Dort und an vielen anderen Orten weltweit riskieren Frauen ihr Leben, die sich für Veränderung und aktiv für die Rechte von Frauen einsetzen. Wir fordern daher, dass sich Staaten und Unternehmen für die Stärkung von Frauenrechten als Menschenrechte und für die Schaffung von Strukturen einsetzen, die die rechtliche und gesellschaftliche Gleichstellung der Frau gewährleisten.

Auch in Ländern wie Deutschland steht die vollständige Gleichberechtigung von Frauen sowohl politisch als auch wirtschaftlich aus. Typische „Frauenberufe“ etwa im Einzelhandel oder in der Pflege sind immer noch schlechter bezahlt und haben ein geringeres Ansehen. Trotz ihrer Ähnlichkeit zu Tätigkeiten in vergleichbaren Männerberufen werden diese Positionen schlechter honoriert. Die Folge ist ein hoher Frauenanteil in prekären Arbeitsverhältnissen. Dies wird noch verstärkt, weil Frauen häufiger in Teilzeit arbeiten und für die Kinderversorgung und Altenpflege zuständig sind. Von einer Gleichstellung im Arbeitsleben, die sich auch über Positionen und Bezahlung ausdrückt, ist die deutsche Gesellschaft weit entfernt.

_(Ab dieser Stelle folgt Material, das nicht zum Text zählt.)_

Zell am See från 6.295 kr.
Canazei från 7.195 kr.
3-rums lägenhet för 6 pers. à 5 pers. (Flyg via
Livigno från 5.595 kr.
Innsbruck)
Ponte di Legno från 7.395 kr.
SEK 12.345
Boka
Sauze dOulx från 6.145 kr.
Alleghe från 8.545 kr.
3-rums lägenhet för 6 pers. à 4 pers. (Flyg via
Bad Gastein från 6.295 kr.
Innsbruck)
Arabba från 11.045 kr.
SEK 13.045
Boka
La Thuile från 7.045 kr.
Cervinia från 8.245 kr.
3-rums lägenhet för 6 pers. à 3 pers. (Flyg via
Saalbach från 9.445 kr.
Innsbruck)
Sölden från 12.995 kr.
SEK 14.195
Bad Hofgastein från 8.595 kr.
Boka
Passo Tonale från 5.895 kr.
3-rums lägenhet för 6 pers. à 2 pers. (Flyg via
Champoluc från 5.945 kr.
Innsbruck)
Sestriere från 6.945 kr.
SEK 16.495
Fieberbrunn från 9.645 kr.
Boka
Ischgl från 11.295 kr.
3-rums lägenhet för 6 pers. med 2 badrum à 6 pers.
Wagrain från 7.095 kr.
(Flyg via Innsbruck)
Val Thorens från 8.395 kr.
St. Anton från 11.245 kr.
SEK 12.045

Egal, ob wir auf die Textilproduktion in den Ländern des Globalen Südens verweisen oder auf die beruflichen Perspektiven in Industrieländern wie Deutschland. Hier wie dort braucht der Feminismus nach wie vor wirksame Instrumente und engagierte Aktivist_innen. Er braucht auch Aufklärung und offene, selbstkritische Auseinandersetzung. Denn nicht zuletzt sind Frauen es selbst, die Stereotypen und Rollenbilder reproduzieren statt sie offen zu legen, zu hinterfragen und zu überwinden. Mit einem Feminismus, der auf Selbstbestimmung, Souveränität, Kritikfähigkeit und Solidarität setzt, wollen wir das ändern. Dieser Feminismus ist keine Beigabe, sondern eine Maxime für soziale Gerechtigkeit und respektvolles Miteinander – im Privaten ebenso wie im Beruf, im sozialen Engagement wie im politischen – weltweit.